- Fatehpur Location in Haryana, India Fatehpur Fatehpur (India)
- Coordinates: 30°07′27″N 77°20′26″E﻿ / ﻿30.124039°N 77.340558°E
- Country: India
- State: Haryana
- District: Yamunanagar
- Tehsil: Jagadhri

Government
- • Nambardar: Naresh Kamboj

Population (2011)
- • Total: 1,484

Languages
- • Official: Hindi
- Time zone: UTC+5:30 (IST)
- PIN: 135101
- Telephone code: 01732
- ISO 3166 code: IN-HR
- Vehicle registration: HR-02
- Sex ratio: 1103 ♂/♀
- Website: haryana.gov.in

= Fatehpur, Yamunanagar =

Fatehpur is a village and gram panchayat in the Yamunanagar district of the Indian state of Haryana. Also known as Fatehpur-123, it falls under the jurisdiction of Jagadhri tehsil.

==History==
Fatehpur village came into existence in the mid-19th century. It was founded by Fateh Singh Kamboj, after whom the village is named. It became a gram panchayat and its first appointed nambardar was Ch. Kundan Lal. Fatehpur Gram Panchayat used to consist of two villages namely Fatehpur and Behrampur. But in 2010 Behrampur got its own gram panchayat.

==Demographics==
As of the 2011 Census of India, the village had 301 households with a total population of 1,484 of which 755 were male and 729 female. It is culturally a very diversified village as it is a home to many communities despite being a small village. Kambojs constitutes more than half of the total population. The rest of the population is constituted of Brahmins, Dalits, Banias and a few Muslim Telis.

==Infrastructure==
Like all other villages of the state, Fatehpur has concrete roads and paved streets. Solar street lights are installed in every corner of the village under the Surya Urja Scheme. There is a government school in the village which provides education up to matriculation standard. It was established in 1983. The village has a post office, an old age home and a veterinary hospital. Separate chaupals have been built for Kambojs and Valmikis. There is also a community hall in the village which is hardly used by anyone.

==Gram panchayat==
Fatehpur is a gram panchayat. Fatehpur is the only village under this gram panchayat. Nambardar is the government appointed caretaker of the village and is usually the most respected person of the village. The sarpanch is the elected head of this panchayat. Members of the panchayat or panchs are elected every five years along with the sarpanch. Ch. Naresh Kamboj is the present nambardar of Fatehpur and Ch. Chotu Ram was elected Sarpanch in Jan 2016.

==Jurisdiction==
Fatehpur falls under the parliamentary constituency of Ambala and legislative assembly Yamuna Nagar. The present member of parliament is Rattan Lal Kataria and the MLA is Ghanshyam Das. It falls under ward no.11 of Zila Parishad, Yamuna Nagar and ward no.12 of Panchayat Samiti.
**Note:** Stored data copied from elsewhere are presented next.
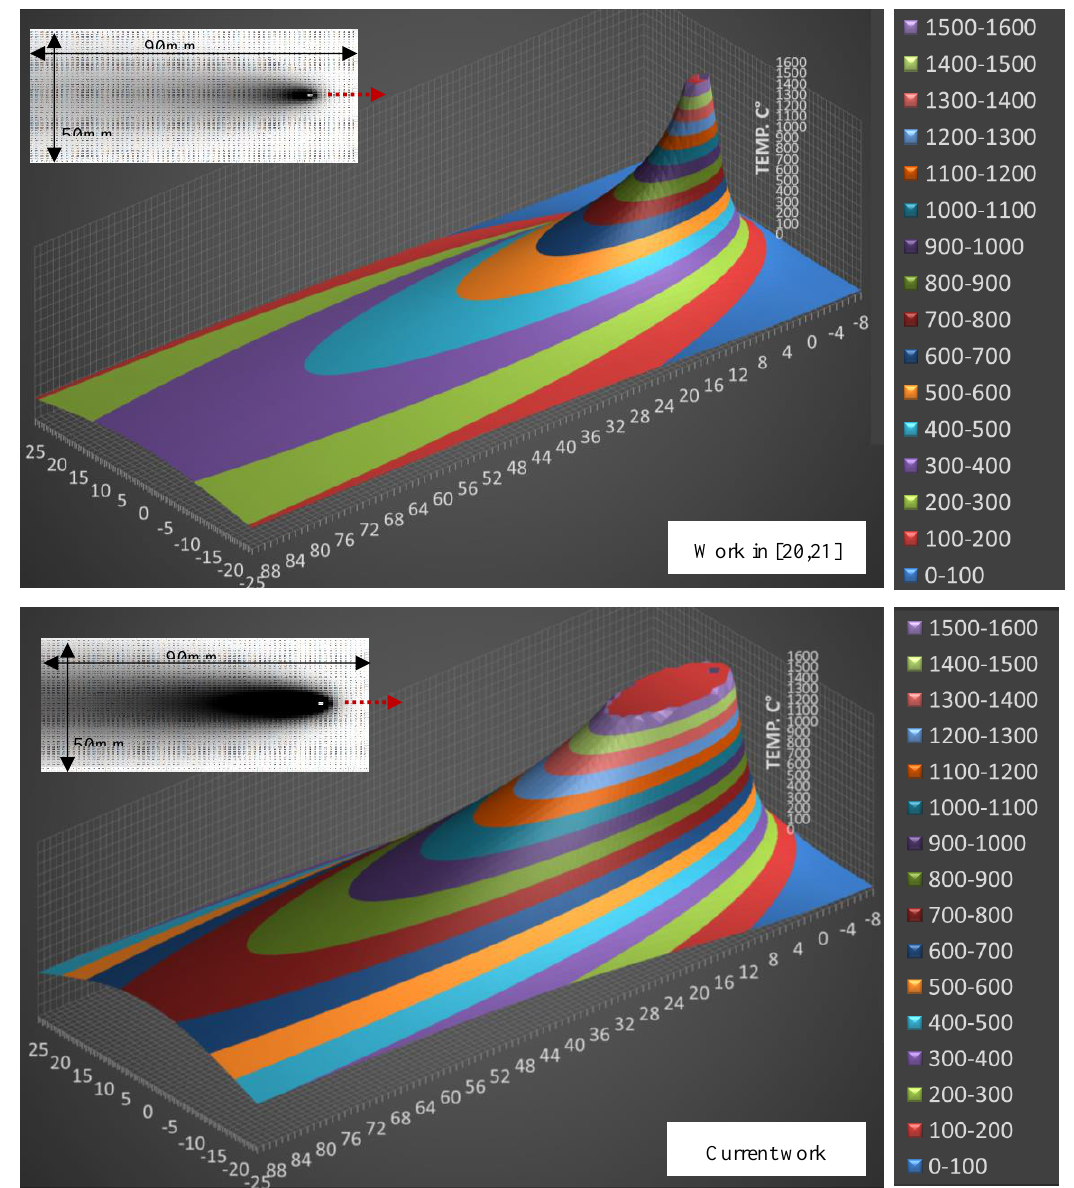
Figure 14. Surface temperature distributions ( ◦ C) around an advancing heat source as a function of (x, y) position. Solution of Rosenthal’s equation for 2D thin plates plotted at 1 mm intervals for 50 × 90 mm plate. Top: Based on Tewari and Shanker’s data [20,21] (weld parameters: 25 V, 135 A, 5 mm / s; the welding speed being assumed since no value was provided in those articles). Bottom: Current work welding parameters (33 V, 225 A, 4.9 mm / s). At the top left are 2D grayscales of temperature gradient: Black representing ≥ 1500 °C, white = 25 °C.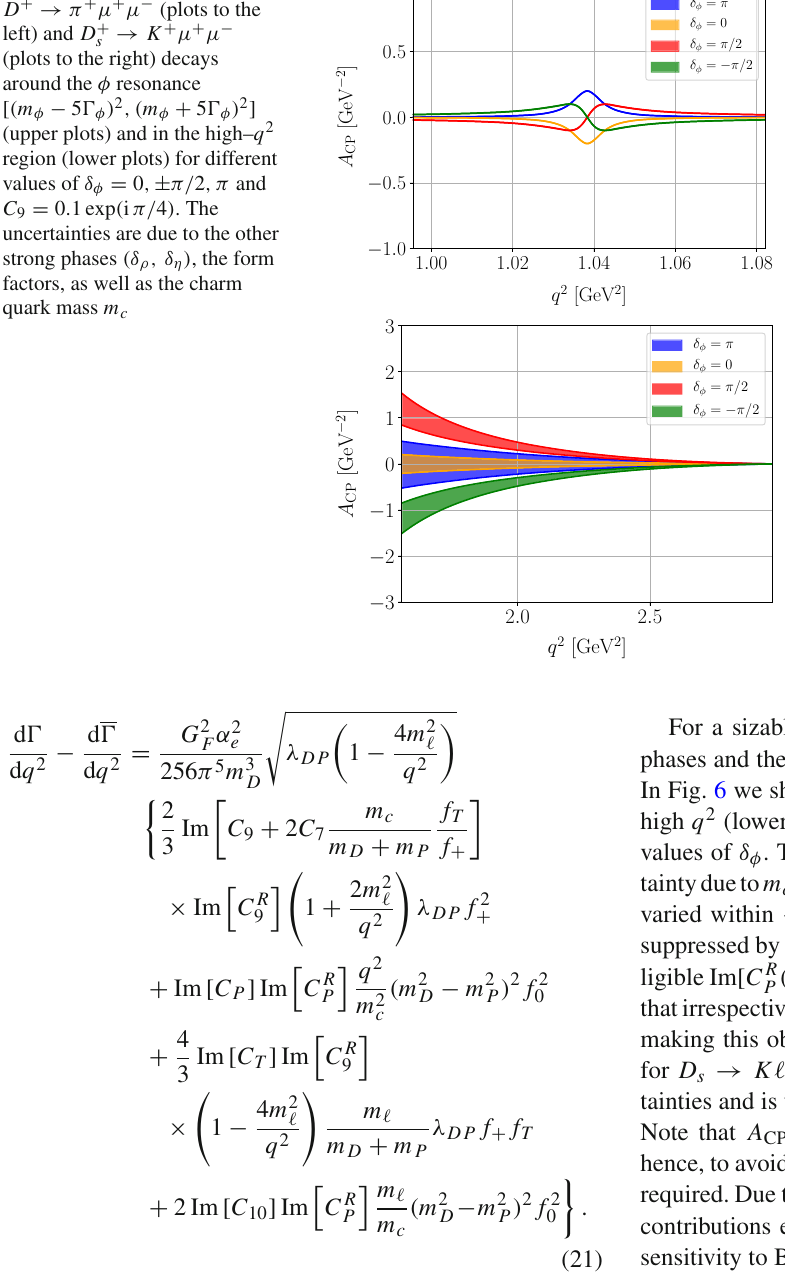
Fig. 6 The CP–asymmetry in D + → π + μ + μ − (plots to the left) and D + s → K + μ + μ − (plots to the right) decays around the φ resonance [ ( m φ − 5 (cid:11) φ ) 2 ,( m φ + 5 (cid:11) φ ) 2 ] (upper plots) and in the high– q 2 region (lower plots) for different values of δ φ = 0 , ± π/ 2 ,π and C 9 = 0 . 1exp ( i π/ 4 ) .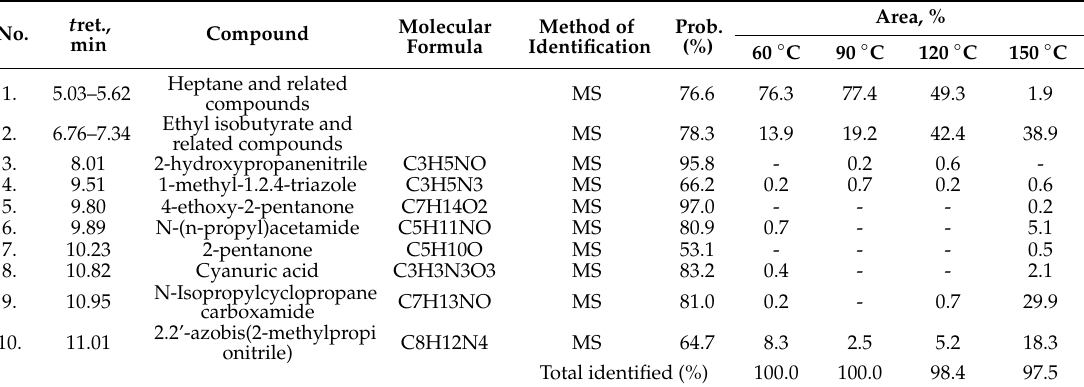
Figure 9. Comparative view of total ion chromatograms (TIC) of liquid material from irradiated p( N iPMAm) hydrogel volatiles obtained under di ff erent oven temperatures. Table 4. Chemical composition of the volatiles present in the headspace of liquid material from irradiated p( N iPMAm)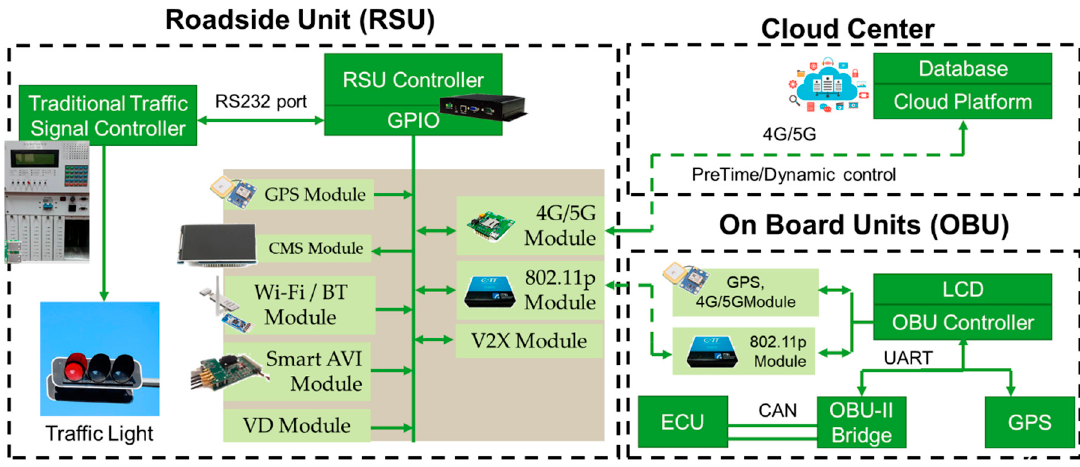
Figure 1. System architecture of the STSC system.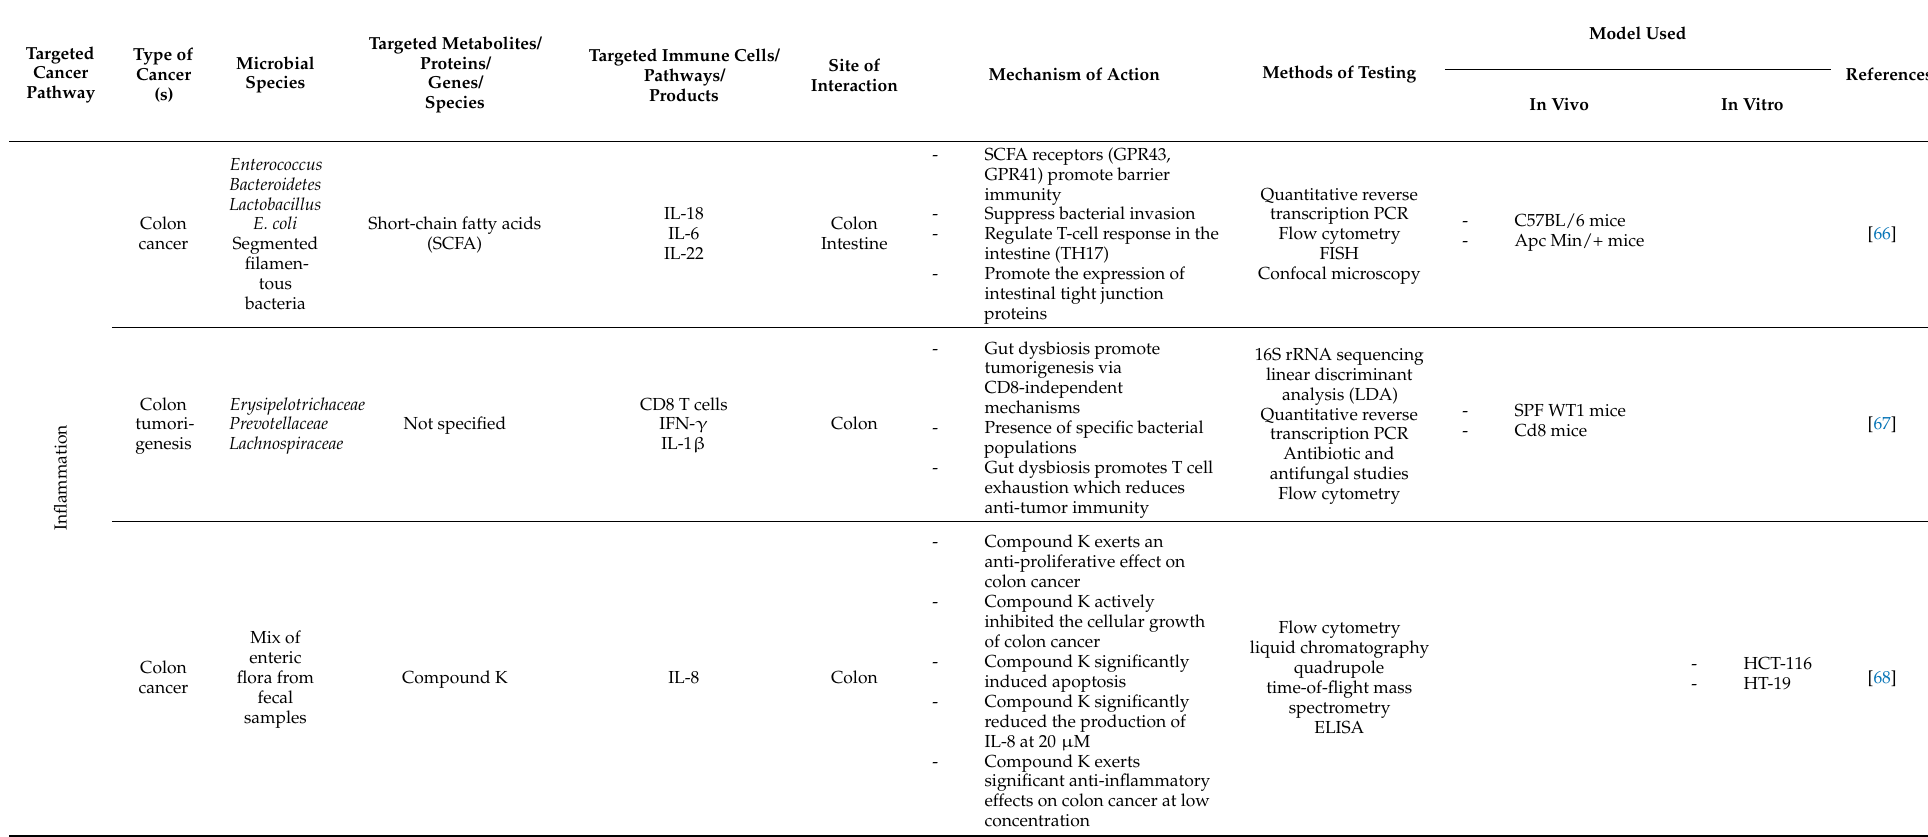
Table 1. Representative microbial–immune interactions and their underlying anticancer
It is also a part of tehsil Jagadhri.

==Eminent residents==
- Naresh Kamboj is a leader of Congress and a member of Haryana Debt Conciliation Board and the Haryana Environment Protection Council.
- Dr. Rajender Kamboj is the president of the Novel Drug Discovery & Development division of the Indian pharmaceutical company Lupin Ltd.